Gilberto Rodrigues Leal a franchi la frontière mauritano-malienne en voiture vers 11 heures du matin, le mardi 20 novembre, au poste frontière de Gogui, au sud de Koubeni. A son arrivée dans la ville malienne de Diéma - carrefour incontournable pour les voyageurs dans la région -, il s’est adressé à des jeunes qui l’ont guidé vers un cybercafé. Il y est allé à deux reprises pour tenter de se connecter à internet. Dans ce centre multimédia, un homme l’a croisé. Joint par RFI, il nous décrit le ressortissant français comme un voyageur à l’allure de touriste qui avait aménagé sa voiture pour y dormir.

C’est un voyageur. Il a fait beaucoup de pays en Afrique.
Témoignage de l'homme qui a croisé le ressortissant français 11/10/2013 - par Marie-Pierre Olphand écouter

En début de soirée, le Français a retrouvé les jeunes qu’il avait rencontrés quelques heures plus tôt. Il discutait avec eux quand des hommes enturbannés, à bord d’un véhicule, sont arrivés. « Un véhicule s’est arrêté ; des gens enturbannés sont sortis. Ils parlaient arabe ; étaient armés et ont braqué leurs fusils », raconte l’homme qui avait auparavant rencontré le ressortissant français. Gilberto Leal a alors été enlevé. Seule sa voiture a été retrouvée sur les lieux.

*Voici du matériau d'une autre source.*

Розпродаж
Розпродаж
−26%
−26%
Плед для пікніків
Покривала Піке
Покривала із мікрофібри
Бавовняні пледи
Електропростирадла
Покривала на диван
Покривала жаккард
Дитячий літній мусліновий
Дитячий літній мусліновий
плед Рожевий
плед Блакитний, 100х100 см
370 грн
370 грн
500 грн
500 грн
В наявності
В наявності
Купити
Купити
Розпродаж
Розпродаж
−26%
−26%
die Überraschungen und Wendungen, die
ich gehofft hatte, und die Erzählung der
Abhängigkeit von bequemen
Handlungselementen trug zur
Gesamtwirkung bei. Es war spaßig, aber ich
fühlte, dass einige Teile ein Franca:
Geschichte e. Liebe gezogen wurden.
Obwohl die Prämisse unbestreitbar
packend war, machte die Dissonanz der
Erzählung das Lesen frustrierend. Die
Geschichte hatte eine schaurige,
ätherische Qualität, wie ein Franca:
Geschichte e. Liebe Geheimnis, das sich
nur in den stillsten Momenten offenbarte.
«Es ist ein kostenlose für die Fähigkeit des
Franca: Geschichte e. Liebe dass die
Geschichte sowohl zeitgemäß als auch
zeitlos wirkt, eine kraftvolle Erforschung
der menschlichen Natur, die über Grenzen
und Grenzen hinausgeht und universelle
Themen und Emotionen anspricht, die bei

Le cercle de Diéma - où l’enlèvement a eu lieu - était réputé plus sûr que le nord du Mali mais ces dernières années, l'endroit est devenu un carrefour très animé où il est devenu facile de se fondre dans la population.
Joint par RFI, un élu de Diéma, qui a préféré garder l’anonymat, se dit « choqué » par cet enlèvement.

Le cercle de Diéma est devenu, aujourd’hui, un carrefour international très fréquenté.
Témoignage Un élu de Diéma 11/10/2013 - par Marie-Pierre Olphand écouter


La fragilité de la situation au Mali

L’enlèvement du ressortissant français dans la région de Kayes a été confirmé par Paris. Bien que le kidnapping ait eu lieu dans une zone qui n’est pas sous contrôle des groupes islamistes - contrairement au nord du Mali - le président français, François Hollande, a rappelé qu'il se prépare une intervention militaire dans le nord du pays. Ce nouvel enlèvement est une preuve de plus de la fragilité de la situation au Mali.

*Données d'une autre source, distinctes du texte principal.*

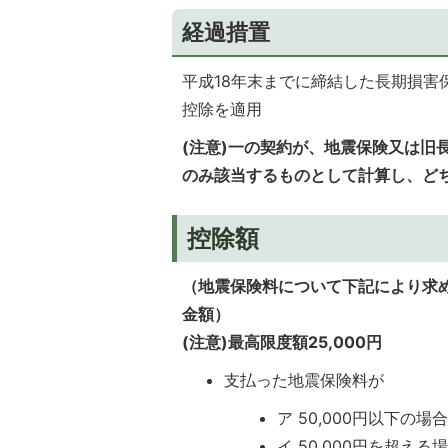
経過措置
平成18年末までに締結した長期損
控除を適用
(注意)一の契約が、地震保険又は旧
のみ該当するものとして計算し、ど
控除額
（地震保険料について下記により求
金額）
(注意)最高限度額25,000円
支払った地震保険料が
ア 50,000円以下の場
イ 50,000円を超える場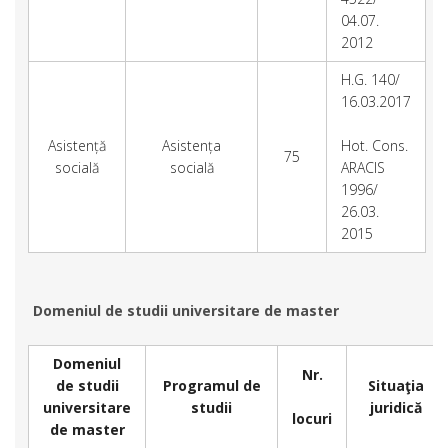
04.07.
2012
H.G. 140/
16.03.2017
Asistență
Asistența
Hot. Cons.
75
socială
socială
ARACIS
1996/
26.03.
2015
Domeniul de studii universitare de master
Domeniul
Nr.
de studii
Programul de
Situaţia
universitare
studii
juridică
locuri
de master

Dans ce contexte, François Hollande a demandé aux Français qui se rendent dans la région, de prendre « toutes les précautions » et réitéré sa demande d’une libération des otages retenus au Sahel.

J’ai déjà averti tous ceux qui pourraient se trouver dans la région de prendre les précautions nécessaires.
François Hollande Président de la République française 11/10/2013 - par France Inter écouter

De son côté, le ministre français des Affaires étrangères, Laurent Fabius a appelé une nouvelle fois les ressortissants français à « ne pas se rendre dans cette partie du Mali où ils exposent leur vie et leur sécurité ». Actuellement, des groupes islamistes armés, dont la branche maghrébine d’al-Qaïda, occupent tout le nord du Mali où ils détiennent douze otages de diverses nationalités. Ce dernier enlèvement porte à sept le nombre de ressortissants français détenus au Sahel. Une opération militaire africaine est en cours de finalisation et sera présentée, la semaine prochaine, à l’ONU pour être éventuellement adoptée courant décembre.

Un responsable du Mujao a revendiqué l'enlèvement du ressortissant français au nom de tous les jihadistes qui contrôlent le nord du Mali. Il ne donne pas beaucoup de détails, notamment sur la katiba qui a organisé le rapt ou bien s'il s'agit d'une opération montée par des intermédiaires qui ont ensuite échangé l'otage contre de l'argent.

Dans tous les cas, il faut s'attendre à de longues et difficiles négociations pour obtenir sa libération. On le sait, les jihadistes sont sous pression de la communauté internationale qui évoque la possibilité d'intervenir militairement dans le nord pour les chasser. En prenant un nouvel otage, le Mujao veut aussi faire passer ce message : si vous nous attaquer militairement, nous nous en prendrons à vos ressortissants.